I tried searching their name here but only came up with two posts and really nothing about them.

Has anyone worked with them in the past and how are they for paying?

I'm a little leary about working with a national after reading about all the horror stories others have gone thru with other national companies but on the flip side others have had no problems depending on the company.

Thanks


----------



## Sawboy (Dec 18, 2005)

Don't do it. Working for Nationals is cutting your own nose off.


----------



## BUFF (Dec 24, 2009)

MSsnowplowing said:


> So I get a call from a National called RSM Maintenance wanting me to put in a bid for one of their places.
> 
> I tried searching their name here but only came up with two posts and really nothing about them.
> 
> ...


I've used Dun & Bradstreet http://www.dnb.com/ for credit, payment history, etc....
You should be able to sign up for a free trial here:
http://www.dnb.com/marketing/media/db-credit-free-trial.html?serv=UPPCFO106100917


----------



## FredG (Oct 15, 2012)

If your the kind of guy that don't mind financing there jobs for 120 + days you could go for it.

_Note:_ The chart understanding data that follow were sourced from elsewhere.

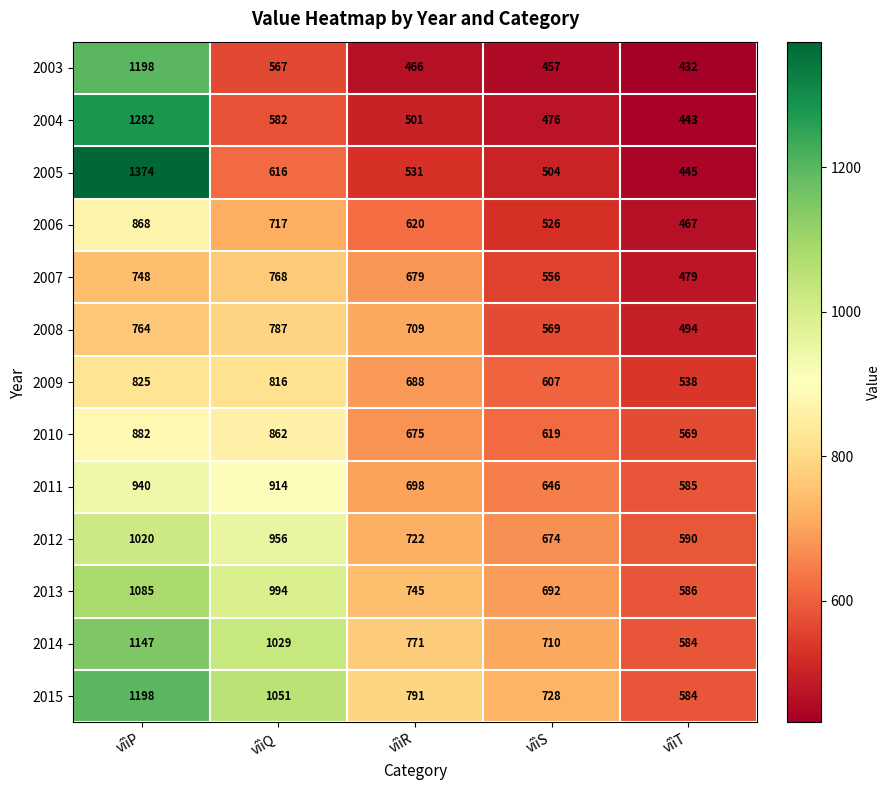

At which label does 2009 reach its minimum?

vîìT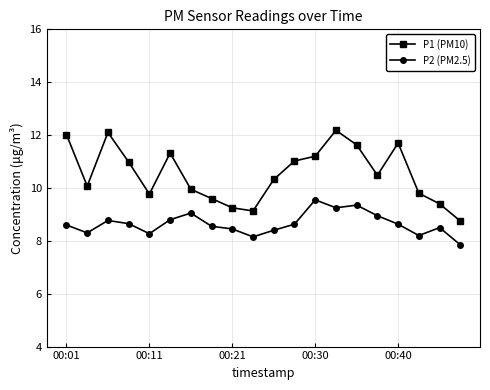

Which series has the widest spread of values?

P1 (PM10)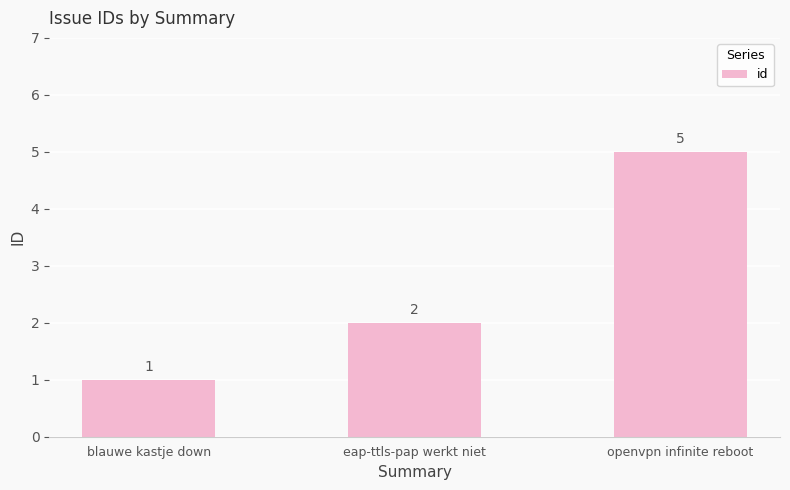

The value at blauwe kastje down is 1. True or false?

True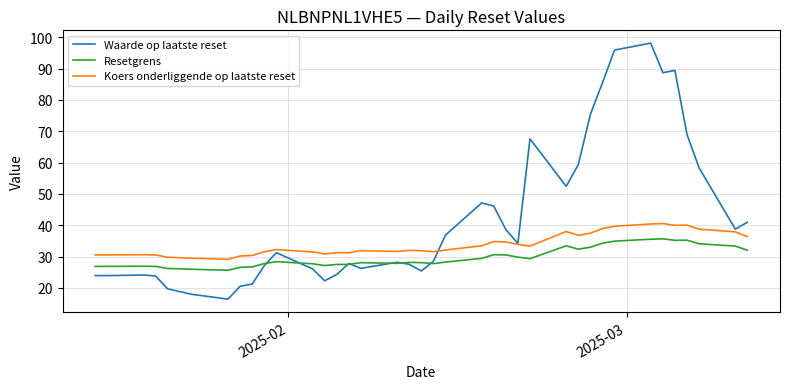

Which series has the largest total across all categories?

Waarde op laatste reset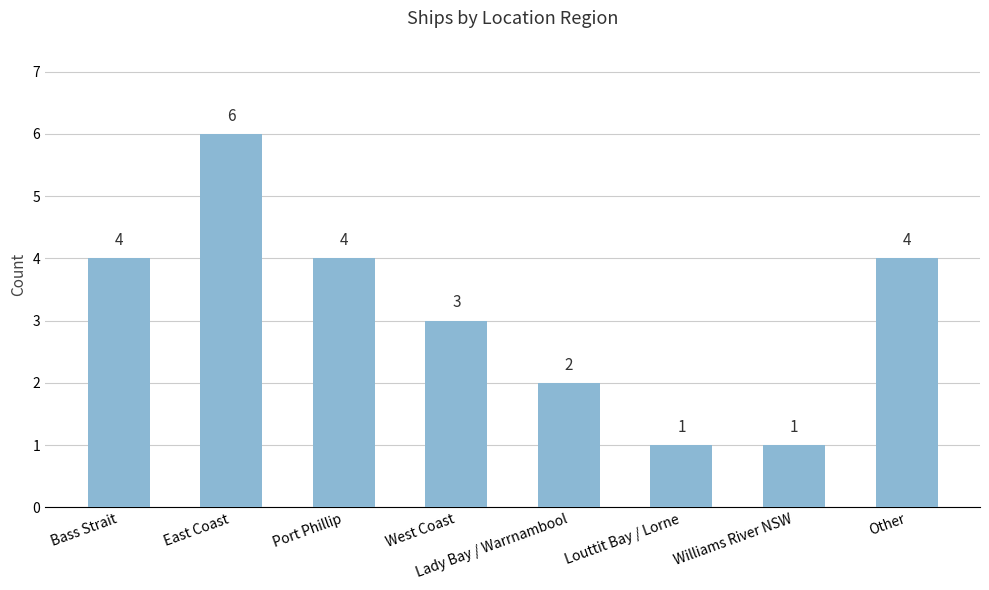

Which label corresponds to the largest value in the chart?

East Coast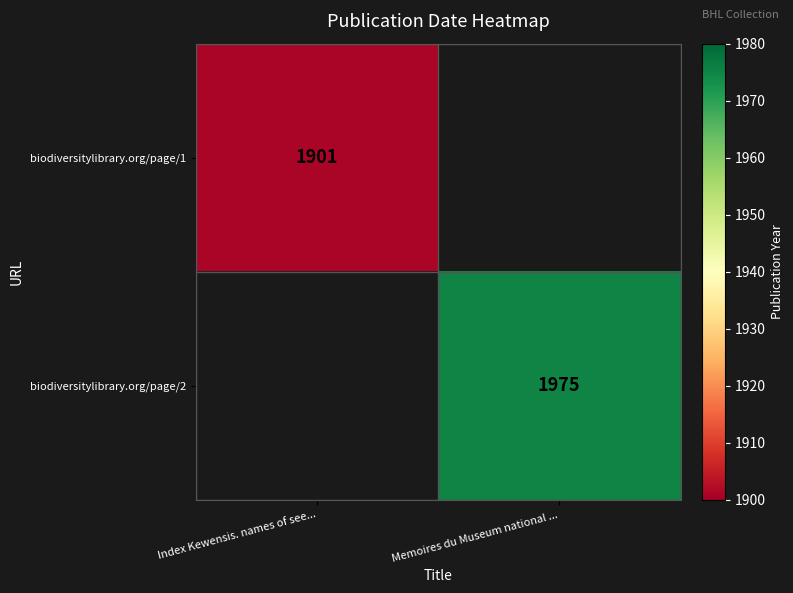

The value of biodiversitylibrary.org/page/2 at Memoires du Museum national ... is 2955.8. True or false?

False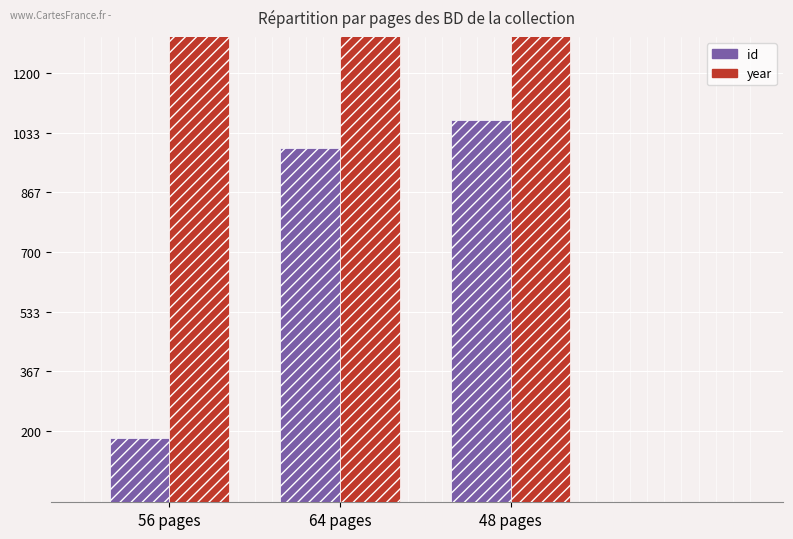

What is the value of the year bar at the 1st from the left?

4007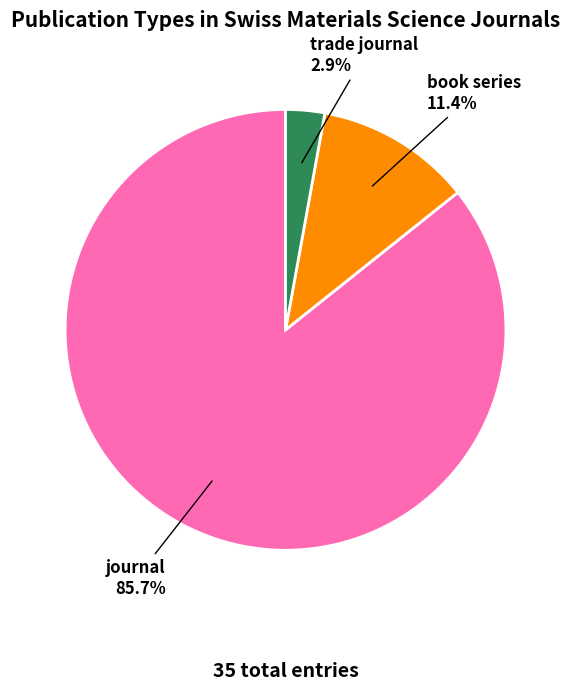

Is there any slice that represents more than half of the pie?

Yes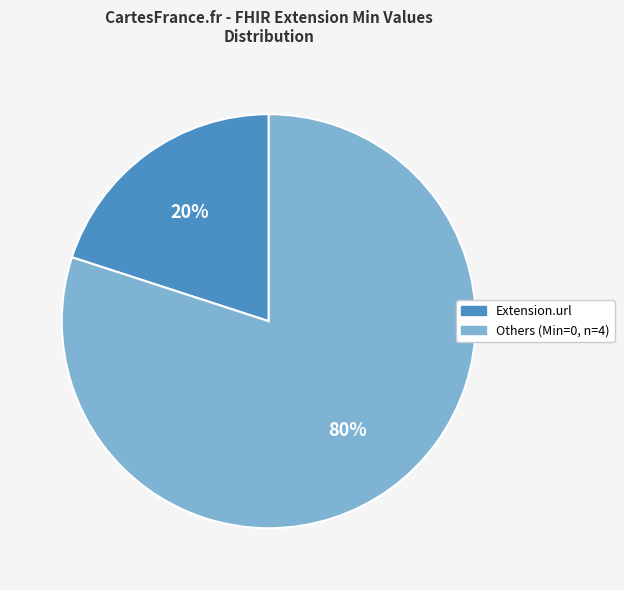

Is there any slice that represents more than half of the pie?

Yes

I personally want my invoices within 37 days or we got a problem. Most would be miserable and not even want to service with that biz. behavior.


----------



## grnstripes (Oct 18, 2008)

we did some work for them this summer
ended up quitting after the manager of the gas station kept harassing and swearing at my crew every time they showed up and refusing to sign off on work because it wasn't done the way she wanted ( it was done to the scope of work not extras she wanted done for free ) the rep at rsm said she understood why we quit and that she would make sure we got paid for both the work she had signed off and the work she didn't over the 3 month period
its been 4 months later now and we still have not gotten a dime
they also changed the recording proses mid contract
when we took it on they said it was through service channel app which is okay
after we started they said we had to go into the store use a special phone call in the service then record a number on to a sheet and them get the manager to sign off on it a proses that takes about 20 minutes


----------



## FredG (Oct 15, 2012)

Don't you love the service wizards that think they no whats going on but literally have no clue. This is a on going issue and would have quit to. The next guy in line will get the same abuse.


----------



## MSsnowplowing (Nov 1, 2012)

thanks everyone for the information, I will tread carefully and will let you know what happens.


----------



## SnowChick2010 (Oct 18, 2016)

MSsnowplowing said:


> So I get a call from a National called RSM Maintenance wanting me to put in a bid for one of their places.
> 
> I tried searching their name here but only came up with two posts and really nothing about them.
> 
> ...


Have you tried going to google and typing 'rsm maintenance reviews"?


----------